## WORK INSTRUCTIONS
Write out, as an exact transcription, the line that has "Identify the document" and each line after it through the end of the data below.
=======
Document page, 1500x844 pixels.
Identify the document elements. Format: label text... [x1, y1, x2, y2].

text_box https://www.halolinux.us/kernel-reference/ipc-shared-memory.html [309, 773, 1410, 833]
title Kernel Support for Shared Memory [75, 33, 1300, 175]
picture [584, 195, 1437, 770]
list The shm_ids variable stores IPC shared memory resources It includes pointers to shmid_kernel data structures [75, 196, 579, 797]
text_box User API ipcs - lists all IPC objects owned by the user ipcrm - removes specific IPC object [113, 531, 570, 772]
=======
## SOLUTION
Identify the document elements. Format: label text... [x1, y1, x2, y2].

text_box https://www.halolinux.us/kernel-reference/ipc-shared-memory.html [309, 773, 1410, 833]
title Kernel Support for Shared Memory [75, 33, 1300, 175]
picture [584, 195, 1437, 770]
list The shm_ids variable stores IPC shared memory resources It includes pointers to shmid_kernel data structures [75, 196, 579, 797]
text_box User API ipcs - lists all IPC objects owned by the user ipcrm - removes specific IPC object [113, 531, 570, 772]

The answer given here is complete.